2. Consent Can Be Assumed
Consent should never be assumed. No matter what a person is wearing, how they present themselves, or whether they initiated the sexual activity – consent should remain clear the before and during sexual intimacy.
3. Asking for Consent Kills the Mood
Consent should be sexy. Affirming and ensuring that your partner is just as excited as you are to be intimate should be a part of the fun. After all, what’s sexier than knowing your partner desires intimacy just as much as you do? You should always feel safe and comfortable to ask, give, or revoke consent with your partner no matter what. There are many ways to express consent that aren’t necessarily verbal, such as physical movements or sounds you can make to let your partner know you are enjoying yourself.
How to Ask for Consent
Asking for consent should be a regular practice in all intimate situations. It can be as simple as asking:
- “Is this okay?”
- “Do you want to slow down?”
- “Do you want to keep going?”
Asking these questions during intimate acts ensures both you and your partner that everything is good and both of you are enjoying yourselves.
What Does This Mean for Me And/Or My Partner?
Incorporating your knowledge and commitment to consent into your current relationship is a great thing. It can help your sexual relationship become more clear and enthusiastic.
Here are three tips for incorporating consent into your current relationship:
Don’t forget to ask: Not only should consent be normalized, but it should be sexy! Continuously checking in with each other during intimacy using the examples above (for example: “is this okay?”) is a great way to ensure consent throughout sex.
Designate a safe word: Creating a safe word together can make it easier to communicate your desire or non-desire for sexual intimacy. Agreeing upon a word that means “I’m not in the mood” or “I don’t want to” can make the boundaries clearer between the two of you and help facilitate a way to clearly communicate how you are feeling about continuing during initiated intimacy.
Have open conversations: Sitting down with your partner outside of sexual intimacy and having a conversation about sex is a great way to make consent even clearer between the both of you.
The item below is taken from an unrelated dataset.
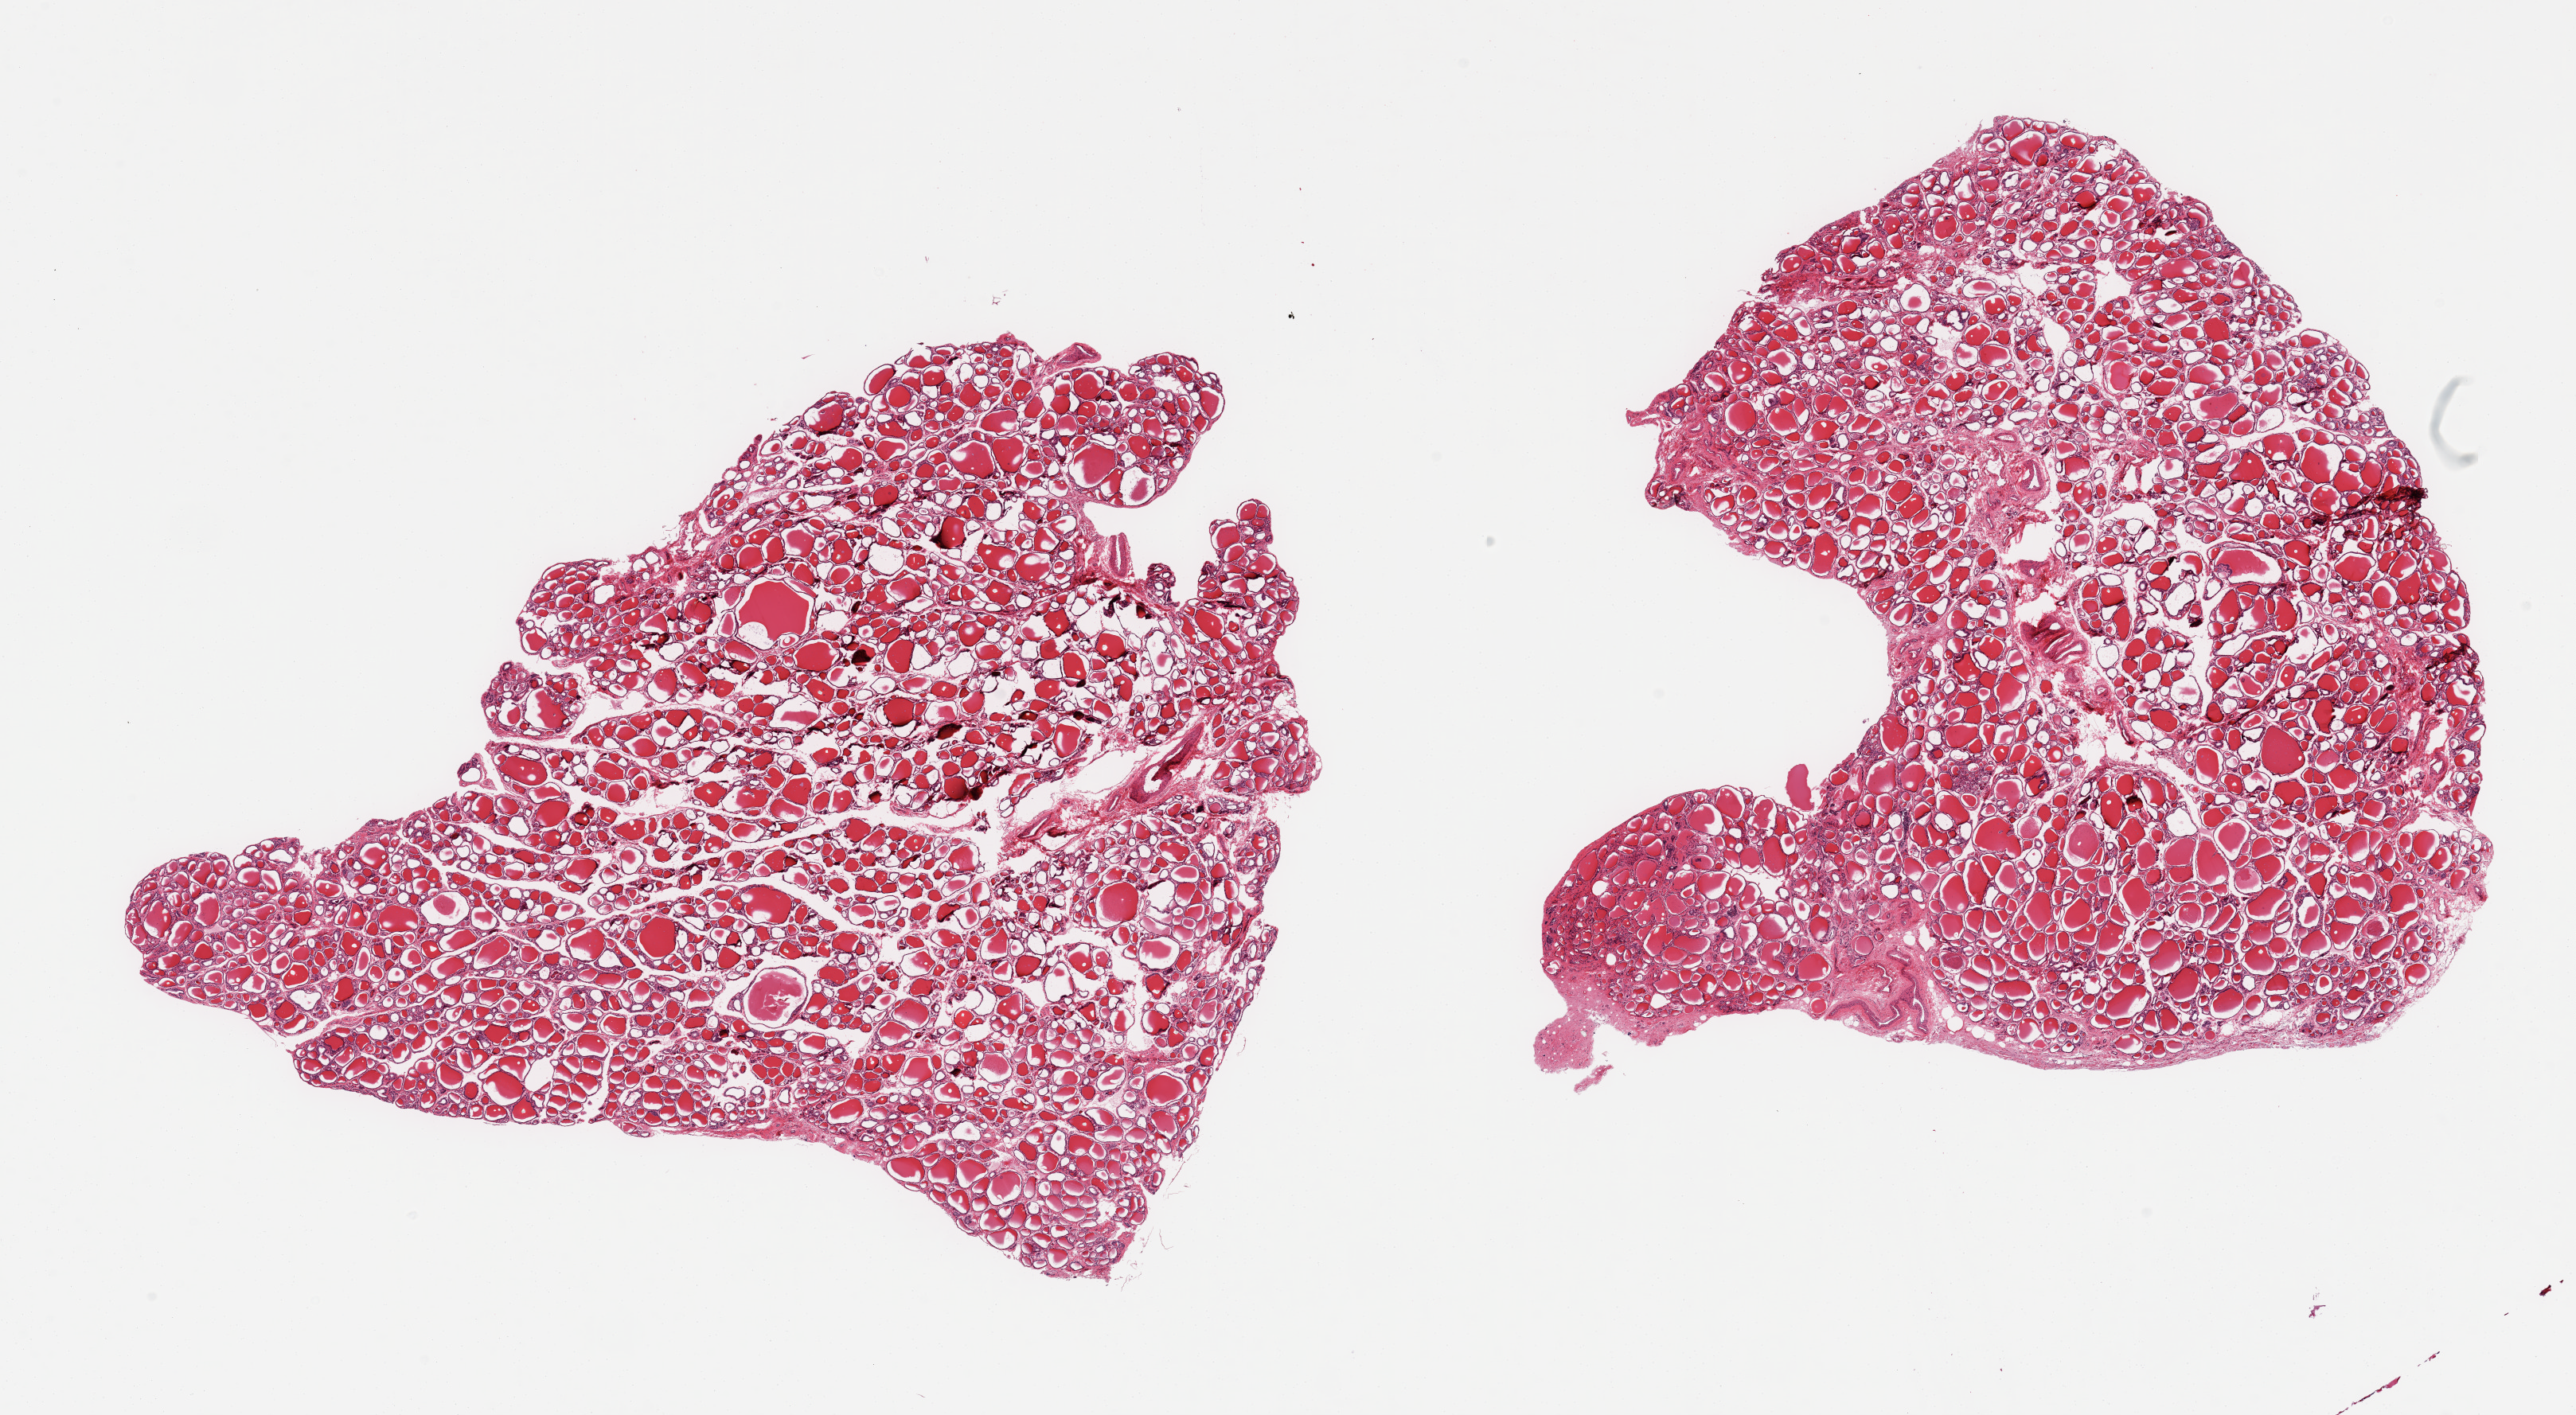
Whole-slide image, H&E stain — whole scanned area (about 25.6 x 14.1 mm) shown as a low-resolution overview. PAXgene-fixed paraffin-embedded (PFPE) section. Target tissue: thyroid. Donor tissue sample. Donor sex: male.
Review note (as recorded): 2 pieces; <5% fibrovascular content.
Discuss your boundaries: What do you enjoy during sex? What do you not enjoy? Are there things your partner does that you really like or really don’t like? It may seem simple, but many couple’s may not have these conversations. Not only will this help you understand better what the other wants, but it can make your sex even better, and who doesn’t want that?
Consent is the most important aspect of sexual intimacy. It should be the foundation of all sexual experiences between partners. Ensuring consent with your partner builds trust and a closer connection between the two of you; don’t be afraid to ask for it!